Singapore MAS expands protections to digital payment tokens

The Monetary Authority of Singapore (MAS) has issued guidelines aimed at enhancing consumer protection for users of digital payment token (DPT) services.

The Monetary Authority of Singapore (MAS) has announced significant updates to the Payment Services Act (PS Act) and related subsidiary legislation, aimed at broadening the range of payment services under its regulatory purview.

Additionally, the MAS will enforce new user protection and financial stability mandates for digital payment token (DPT) service providers. These changes are scheduled to come into effect in phases starting 4 April 2024.

Firms must apply for a license within six months

Key expansions under the PS Act now include the regulation of custodial services for DPTs, the facilitation of DPT transactions between accounts, the exchange of DPTs (regardless of direct possession by the service provider), and the facilitation of cross-border money transfers without the need for monetary acceptance or receipt in Singapore.

To ensure compliance with anti-money laundering and counter-terrorism financing, as well as user protection and financial stability, the MAS will now have the authority to impose specific requirements on DPT service providers.

Entities currently operating under the soon-to-be-expanded scope of the PS Act are required to inform MAS within 30 days from 4 April 2024.

They must apply for a license within six months to continue their operations temporarily during the MAS review process. A crucial part of this application is an attestation report, verified by a qualified external auditor, regarding their compliance with anti-money laundering and counter-terrorism financing, to be submitted within nine months from the specified date.

Entities failing to meet these new requirements must cease their regulated activities upon the amendments’ enforcement.
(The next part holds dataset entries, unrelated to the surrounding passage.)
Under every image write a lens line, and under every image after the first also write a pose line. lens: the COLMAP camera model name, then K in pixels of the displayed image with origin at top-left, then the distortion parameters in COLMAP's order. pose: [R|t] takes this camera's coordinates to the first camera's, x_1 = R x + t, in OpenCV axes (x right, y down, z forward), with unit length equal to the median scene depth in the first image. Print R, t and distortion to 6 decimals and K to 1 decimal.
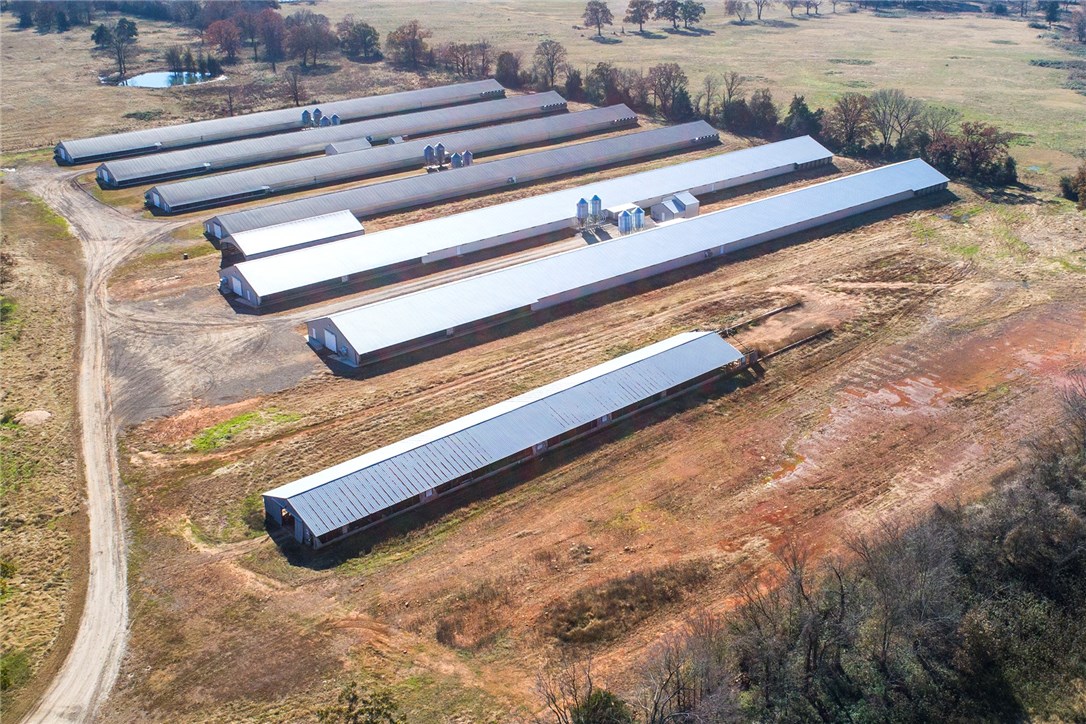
lens RADIAL K [[1052.9, 0, 543.0], [0, 1052.9, 362.0], [0, 0, 1]] dist [-0.007366, -0.018818]
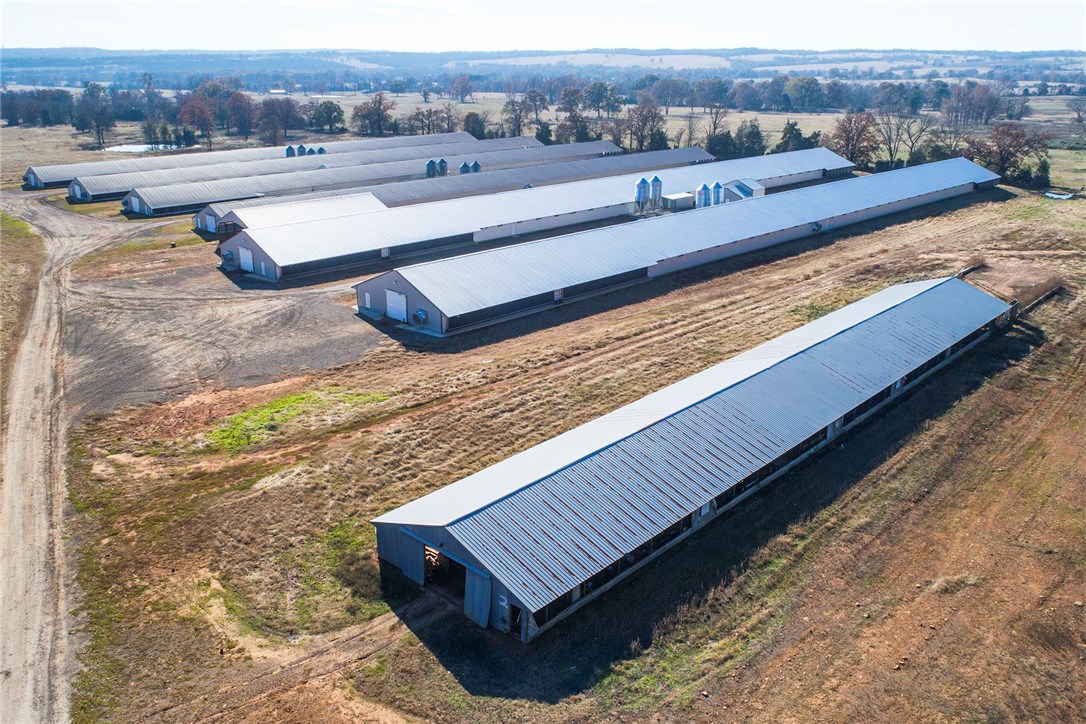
lens RADIAL K [[962.8, 0, 557.5], [0, 962.8, 369.9], [0, 0, 1]] dist [-0.014628, 0.000799]
pose [[0.997807, -0.023002, 0.062073, -0.151505], [0.025599, 0.998815, -0.041380, 0.056390], [-0.061047, 0.042878, 0.997213, 0.406028]]
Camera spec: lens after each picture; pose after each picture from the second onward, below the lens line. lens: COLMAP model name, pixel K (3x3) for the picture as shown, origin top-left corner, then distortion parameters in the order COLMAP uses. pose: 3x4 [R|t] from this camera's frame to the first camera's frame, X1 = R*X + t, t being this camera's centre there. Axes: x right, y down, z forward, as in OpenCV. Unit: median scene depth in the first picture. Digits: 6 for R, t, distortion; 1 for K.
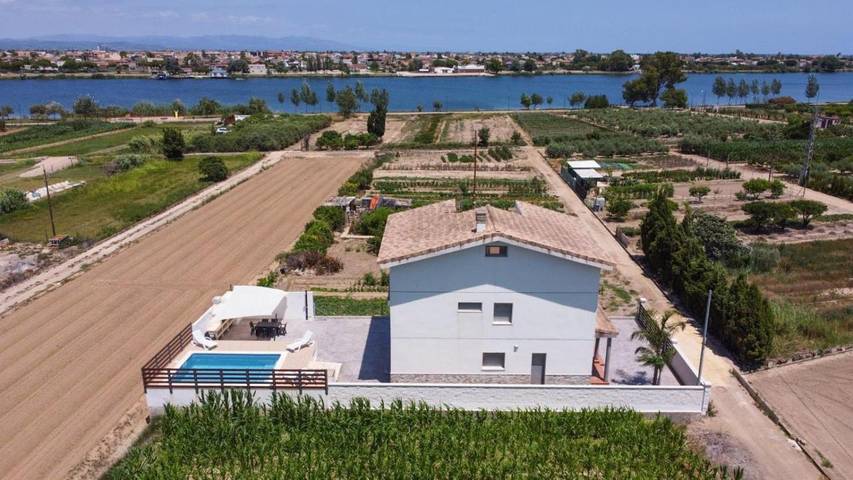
lens RADIAL K [[632.8, 0, 427.8], [0, 632.8, 240.8], [0, 0, 1]] dist [-0.005734, -0.004875]
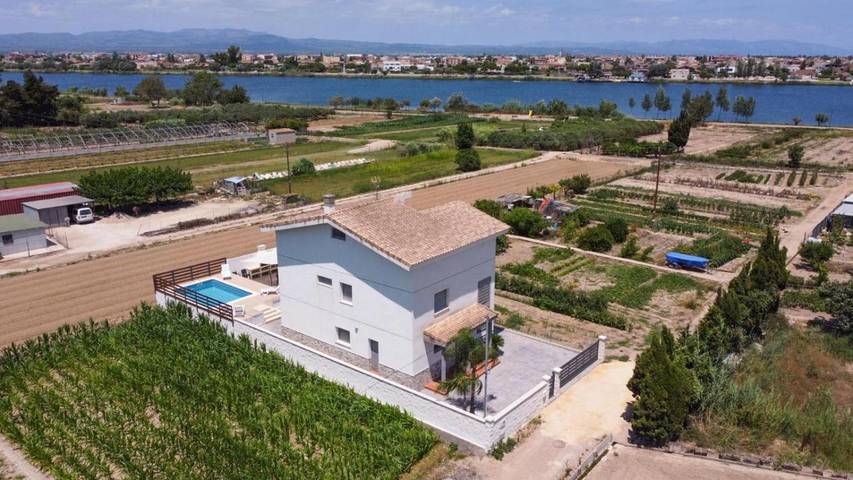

Additionally, the amended Payment Services Regulations concerning the safeguarding of customer assets by DPT service providers will become effective six months post-4 April 2024. These regulations emphasize the segregation of customer assets into trust accounts, maintenance of accurate records, and implementation of robust systems to ensure the security and integrity of customer assets.

MAS issues guidelines on DPT services

The Monetary Authority of Singapore (MAS) has issued guidelines aimed at enhancing consumer protection for users of digital payment token (DPT) services. These guidelines are designed to foster a secure and innovative digital asset ecosystem within Singapore, emphasizing the importance of mitigating risks associated with cryptocurrencies and ensuring consumer education on these risks.

Set to take effect on 4 October 2024, the guidelines outline measures DPT service providers must adopt to safeguard customer assets and ensure sound practices. Key aspects of the guidelines include:

  • Application and Scope: DPT service providers are expected to implement the guidelines in proportion to the risks and complexities of their services. The guidelines serve as a general guide alongside other legislative and regulatory measures under the Payment Services Act 2019.
  • Definitions and Modifications: Definitions clarify terms such as “accredited investor,” distinguishing between retail and institutional customers to ensure appropriate protection levels.
  • Safeguarding Customer Assets: DPT service providers are required to segregate customer assets, maintain them in trust accounts with suitable safeguards, and manage risks effectively. This includes ensuring senior managers have the expertise to oversee these processes and that a significant portion of assets is stored in cold wallets to mitigate cyber risks.
  • Risk Management Controls: Controls must prevent unauthorized access or loss of DPT instruments and ensure senior managers in Singapore oversee the movement of customer assets.
  • Mitigating Conflicts of Interest: DPT service providers should manage conflicts between safeguarding duties and business interests, with clear policies and independent checks in place.
  • Disclosures to Customers: Providers must clearly disclose terms and conditions related to asset safeguarding, including information on risk management, storage arrangements, and processes for handling asset losses.
  • Statement of Account: Customers should receive monthly statements detailing their transactions, asset movements, and account charges, unless alternative arrangements are in place.
  • Additional Considerations for Retail Customers: The guidelines restrict certain transactions for retail customers, such as lending or staking assets, and require clear risk disclosures for transactions involving accredited investors.